For more information, visit KathyCaprino.com, the Amazing Career Project, and the Amazing Career Coach Certification training.

2 thoughts on “Thinking of Working with a Career Coach: Here’s What You Need To Know”

  1. Kathy, I found you online, about 2 months ago and working my way through your blogs and posts, at this time where I feel I’m at a crossroads, so thank you. I’m in my mid-50’s and I want to apply for a job that is in an industry where I have experience, but haven’t worked in for 18yrs.

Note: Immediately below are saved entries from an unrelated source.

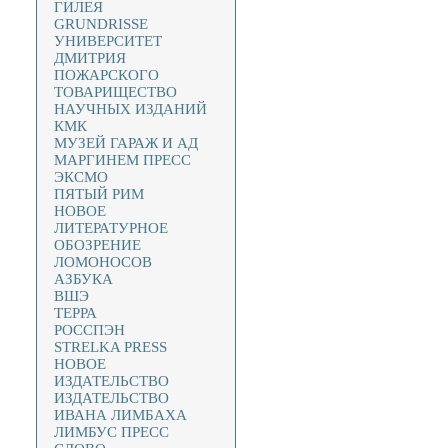
ГИЛЕЯ
GRUNDRISSE
УНИВЕРСИТЕТ
ДМИТРИЯ
ПОЖАРСКОГО
ТОВАРИЩЕСТВО
НАУЧНЫХ ИЗДАНИЙ
КМК
МУЗЕЙ ГАРАЖ И АД
МАРГИНЕМ ПРЕСС
ЭКСМО
ПЯТЫЙ РИМ
НОВОЕ
ЛИТЕРАТУРНОЕ
ОБОЗРЕНИЕ
ЛОМОНОСОВ
АЗБУКА
ВШЭ
ТЕРРА
РОССПЭН
STRELKA PRESS
НОВОЕ
ИЗДАТЕЛЬСТВО
ИЗДАТЕЛЬСТВО
ИВАНА ЛИМБАХА
ЛИМБУС ПРЕСС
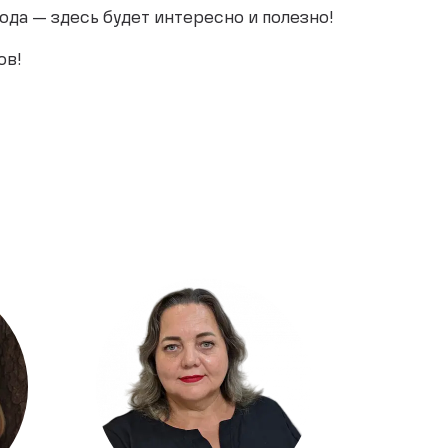
года — здесь будет интересно и полезно!
ов!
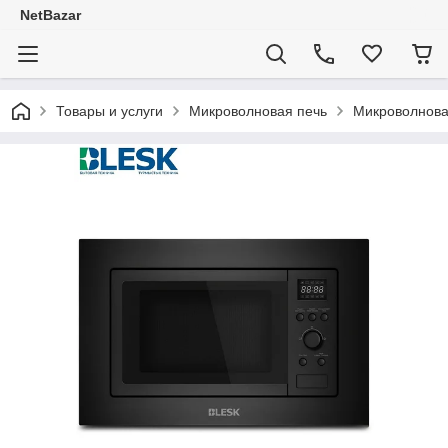
NetBazar
Товары и услуги
Микроволновая печь
Микроволнов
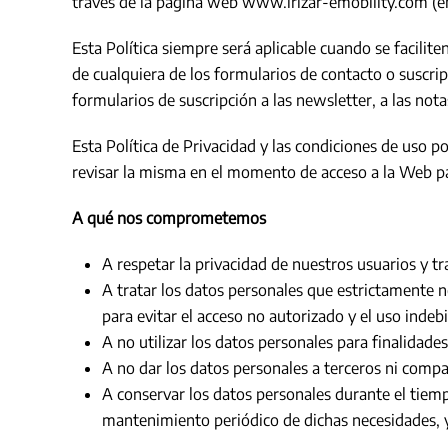
través de la página web
www.irizar-emobility.com
(e
Esta Política siempre será aplicable cuando se faciliten
de cualquiera de los formularios de contacto o suscri
formularios de suscripción a las newsletter, a las not
Esta Política de Privacidad y las condiciones de uso po
revisar la misma en el momento de acceso a la Web par
A qué nos comprometemos
A respetar la privacidad de nuestros usuarios y t
A tratar los datos personales que estrictamente n
para evitar el acceso no autorizado y el uso inde
A no utilizar los datos personales para finalida
A no dar los datos personales a terceros ni compa
A conservar los datos personales durante el tiemp
mantenimiento periódico de dichas necesidades, y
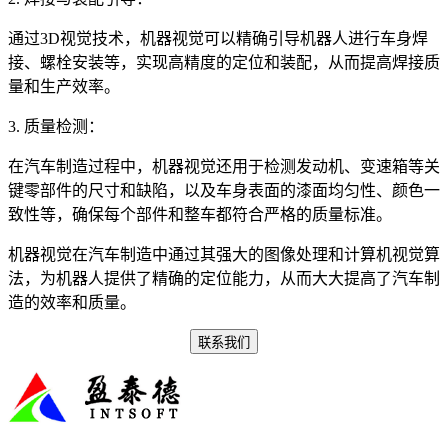
通过3D视觉技术，机器视觉可以精确引导机器人进行车身焊
接、螺栓安装等，实现高精度的定位和装配，从而提高焊接质
量和生产效率。
3. 质量检测：
在汽车制造过程中，机器视觉还用于检测发动机、变速箱等关
键零部件的尺寸和缺陷，以及车身表面的漆面均匀性、颜色一
致性等，确保每个部件和整车都符合严格的质量标准。
机器视觉在汽车制造中通过其强大的图像处理和计算机视觉算
法，为机器人提供了精确的定位能力，从而大大提高了汽车制
造的效率和质量。
联系我们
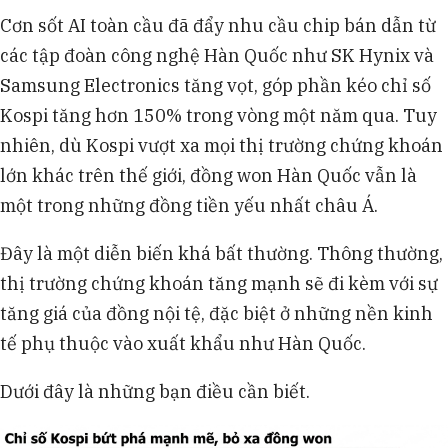
thẳng ở Trung Đông đã gây thêm áp lực lên đồng
Cơn sốt AI toàn cầu đã đẩy nhu cầu chip bán dẫn từ
won, vì Hàn Quốc gần như phải nhập khẩu toàn
các tập đoàn công nghệ Hàn Quốc như SK Hynix và
bộ năng lượng.
Ngân hàng Trung ương Hàn Quốc cho biết mối
Samsung Electronics tăng vọt, góp phần kéo chỉ số
liên hệ giữa thặng dư tài khoản vãng lai và sức
Kospi tăng hơn 150% trong vòng một năm qua. Tuy
mạnh của đồng won đã suy yếu từ năm 2015 do
nhiên, dù Kospi vượt xa mọi thị trường chứng khoán
thay đổi cơ cấu tài sản.
lớn khác trên thế giới, đồng won Hàn Quốc vẫn là
Chính phủ Hàn Quốc đã thực hiện các biện
pháp như ưu đãi thuế và bán ròng 22,5 tỷ USD
một trong những đồng tiền yếu nhất châu Á.
trong quý IV/2025 để bảo vệ đồng won, nhưng
hiệu quả chỉ là ngắn hạn.
Đây là một diễn biến khá bất thường. Thông thường,
thị trường chứng khoán tăng mạnh sẽ đi kèm với sự
tăng giá của đồng nội tệ, đặc biệt ở những nền kinh
tế phụ thuộc vào xuất khẩu như Hàn Quốc.
Dưới đây là những bạn điều cần biết.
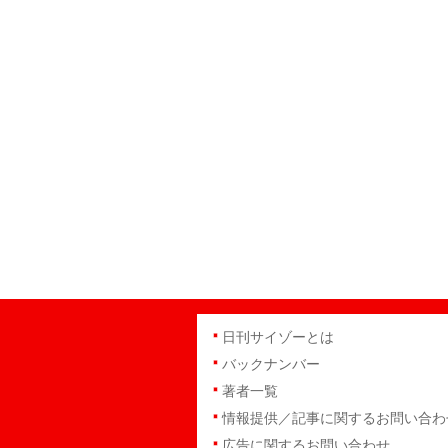
日刊サイゾーとは
バックナンバー
著者一覧
情報提供／記事に関するお問い合わ
広告に関するお問い合わせ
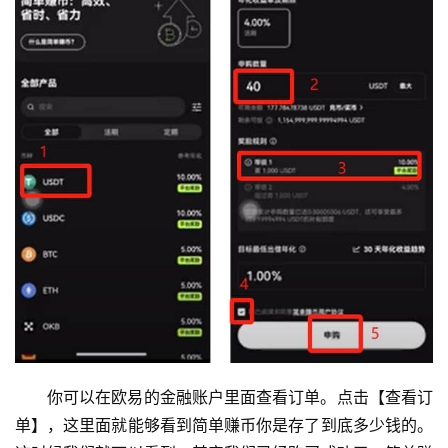
你可以在欧易的金融账户里面查看订单。点击【查看订
单】，这里面就能够看到简单赚币你是存了到底多少钱的。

I feel excited when I read the job description but would love a career coach to guide me with this application and change so that it is a successful as well as (very) brave move. Your post is so helpful, much more than the google search I just did for career coaches in my city. I don’t have the liberty of time or spare cash to make the wrong decision here. With your advice I’ll go more deeply into their websites and am more confident in what I need to look for. Thank you so much
    Dee (Australia)

  2. Hi Kathy. I just turned 57, and work at a CT hospital. I am looking for a career coach, or more accurately, a mentor. I am a supply chain analyst, but am considering a lateral move to use big data to solve community problems. I had a first interview this morning, and I stayed an extra hour. Can you give me a quick tip on impressing my future boss? And I’m going this weekend to an image coach. I’d like to hire you, I’m also a musician who needs to put structure to my life plans.